What is Musicality?


Hello fellow music lovers,

I am upgrading my system like a lot of us who follow Audiogon. I read a lot about musicality on Audiogon as though the search for musicality can ultimately end by acquiring the perfect music system -- or the best system that one can afford. I really appreciate the sonic improvements that new components, cables, plugs and tweaks are bringing to my own system. But ultimately a lot of musicality comes from within and not from without. I probably appreciated my Rocket Radio and my first transistor radio in the 1950s as much I do my high-end system in 2010. Appreciating good music is not only a matter of how good your equipment is. It is a measure of how musical a person you are. Most people appreciate good music but some people are born more musical than others and appreciate singing in the shower as much as they do listening to a high-end system or playing a musical instrument or attending a concert. Music begins in the soul. It is not only a function of how good a system you have.

Sabai
sabai

Recently I made some improvements that have been quite rewarding. When you make improvements in amp and speaker at the same time, it's impossible to tell "who is doing what". Since the sound is much more "musical", I began to ponder that word.

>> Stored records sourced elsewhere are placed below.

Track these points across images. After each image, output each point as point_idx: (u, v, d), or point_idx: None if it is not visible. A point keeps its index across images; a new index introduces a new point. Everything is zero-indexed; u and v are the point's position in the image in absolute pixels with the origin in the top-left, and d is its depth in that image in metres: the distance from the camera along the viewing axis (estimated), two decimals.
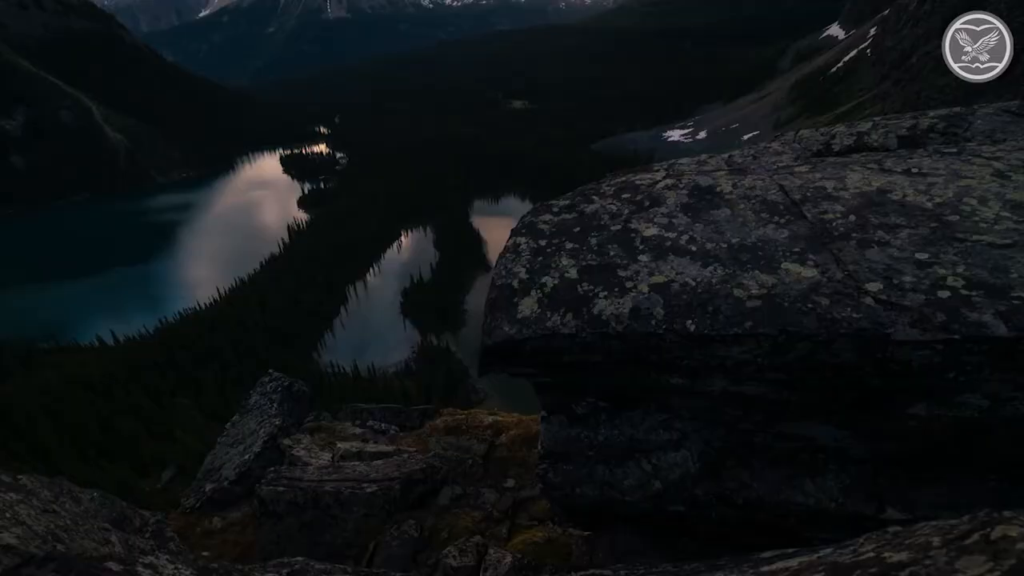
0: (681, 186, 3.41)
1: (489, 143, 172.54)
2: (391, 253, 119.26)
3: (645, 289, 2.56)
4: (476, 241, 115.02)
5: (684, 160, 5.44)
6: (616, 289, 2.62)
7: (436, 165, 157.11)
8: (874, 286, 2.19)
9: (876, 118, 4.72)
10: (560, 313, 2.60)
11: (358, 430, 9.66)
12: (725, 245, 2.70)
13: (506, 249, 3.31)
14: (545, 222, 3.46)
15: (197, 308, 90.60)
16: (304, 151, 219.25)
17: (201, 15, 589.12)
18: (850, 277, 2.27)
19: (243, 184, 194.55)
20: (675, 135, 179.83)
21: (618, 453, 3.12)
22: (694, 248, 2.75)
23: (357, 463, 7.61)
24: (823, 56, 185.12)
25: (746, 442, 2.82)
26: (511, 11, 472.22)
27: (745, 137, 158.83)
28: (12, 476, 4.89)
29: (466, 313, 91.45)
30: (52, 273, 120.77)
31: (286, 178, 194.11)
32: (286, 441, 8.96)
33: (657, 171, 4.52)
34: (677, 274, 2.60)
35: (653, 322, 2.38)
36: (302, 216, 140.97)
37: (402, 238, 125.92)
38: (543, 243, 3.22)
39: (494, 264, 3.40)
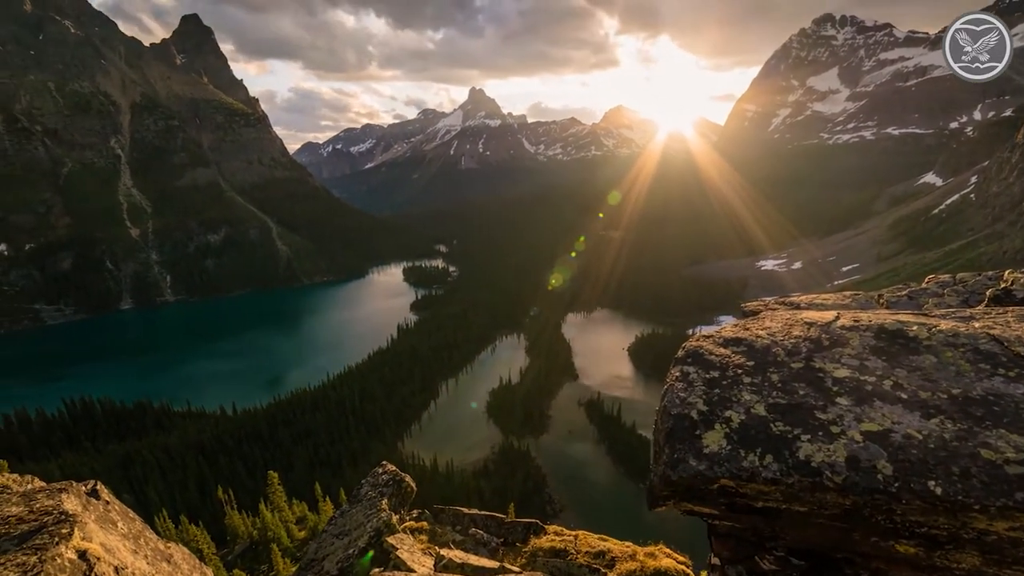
0: (863, 327, 3.09)
1: (585, 265, 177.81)
2: (485, 355, 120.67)
3: (858, 437, 2.22)
4: (566, 350, 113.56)
5: (828, 296, 5.06)
6: (820, 433, 2.29)
7: (535, 281, 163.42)
8: None
9: None
10: (757, 453, 2.30)
11: (458, 536, 8.86)
12: (945, 396, 2.31)
13: (675, 378, 3.11)
14: (713, 353, 3.25)
15: (307, 388, 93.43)
16: (424, 264, 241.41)
17: (367, 167, 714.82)
18: None
19: (369, 288, 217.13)
20: (769, 264, 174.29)
21: None
22: (904, 396, 2.39)
23: None
24: (922, 200, 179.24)
25: None
26: (613, 162, 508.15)
27: (844, 269, 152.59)
28: (165, 543, 4.97)
29: (550, 419, 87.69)
30: (206, 348, 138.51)
31: (405, 285, 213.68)
32: (390, 540, 8.38)
33: (825, 309, 4.22)
34: (893, 423, 2.24)
35: (880, 477, 2.01)
36: (412, 317, 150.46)
37: (496, 342, 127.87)
38: (715, 375, 3.01)
39: (663, 392, 3.19)
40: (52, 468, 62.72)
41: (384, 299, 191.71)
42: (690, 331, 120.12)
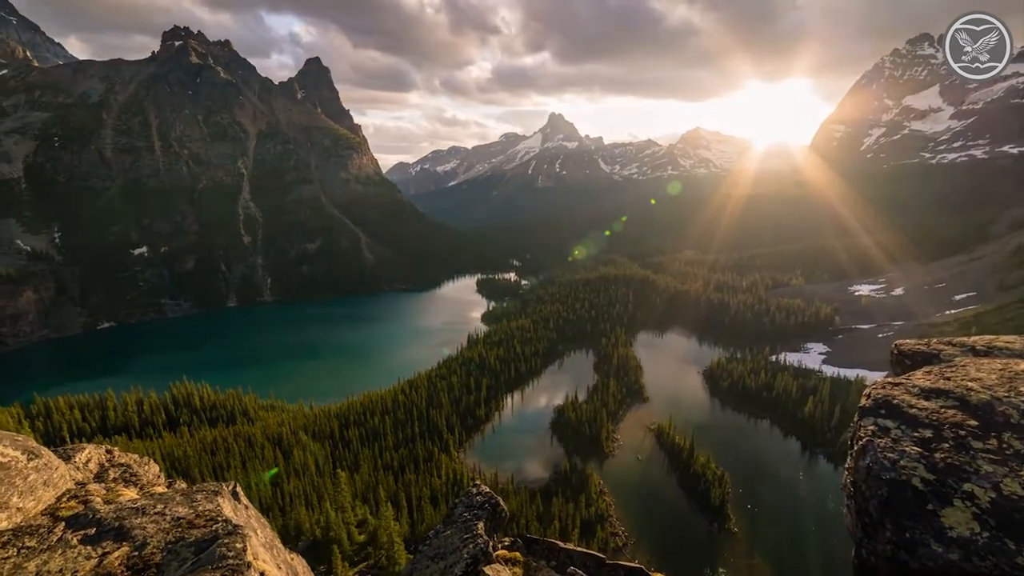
0: None
1: (658, 283, 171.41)
2: (552, 369, 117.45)
3: None
4: (635, 370, 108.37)
5: (1013, 338, 4.21)
6: None
7: (608, 298, 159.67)
8: None
9: None
10: None
11: (554, 575, 8.30)
12: None
13: (871, 432, 2.61)
14: (913, 406, 2.72)
15: (378, 391, 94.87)
16: (496, 277, 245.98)
17: (450, 184, 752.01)
18: None
19: (444, 297, 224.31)
20: (864, 289, 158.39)
21: None
22: None
23: None
24: None
25: None
26: (690, 181, 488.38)
27: (958, 297, 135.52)
28: (289, 553, 4.97)
29: (616, 442, 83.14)
30: (294, 345, 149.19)
31: (478, 296, 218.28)
32: (487, 571, 7.96)
33: (1015, 355, 3.49)
34: None
35: None
36: (482, 327, 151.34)
37: (564, 357, 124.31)
38: (928, 434, 2.48)
39: (855, 448, 2.70)
40: (153, 447, 69.00)
41: (457, 309, 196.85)
42: (773, 357, 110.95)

"Musicality" in regard to components is a misnomer. This new music I was hearing, was on the CD before I got the new components. This new "nuance" was the musicians "musicality" that I had not heard before. Audio components are not musical instruments, consequently they possess no "musicality".

Since my system is "ultra neutral", there is nothing about it that can be termed "musical".
Musicality is the measure of a piece of equipment's ability to let the natural elements of the recorded PERFORMANCE pass through it without so much editorialization that it loses the musician's intent. If the equipment adds "musicality" to the signal, that is a distortion.

Simply put, musicality IS accuracy; not the opposite of it.
Frogman,
That`s a beautiful definition of musicality. Natural being the all important term.
Charles1dad I like the part

"If the equipment adds "musicality" to the signal, that is a distortion."

This equates to the "better than real" comments that is occasionally mentioned, kind of like a drug but one thing for sure, over time it becomes increasingly obvious, its always there when sometimes you know it shouldn't be. The thing is that we all hear differently and we have our preferences but unless you spend a lot of time listening to live acoustic performances it can become a bit tricky determining where that line lies. Again great observations Frogman.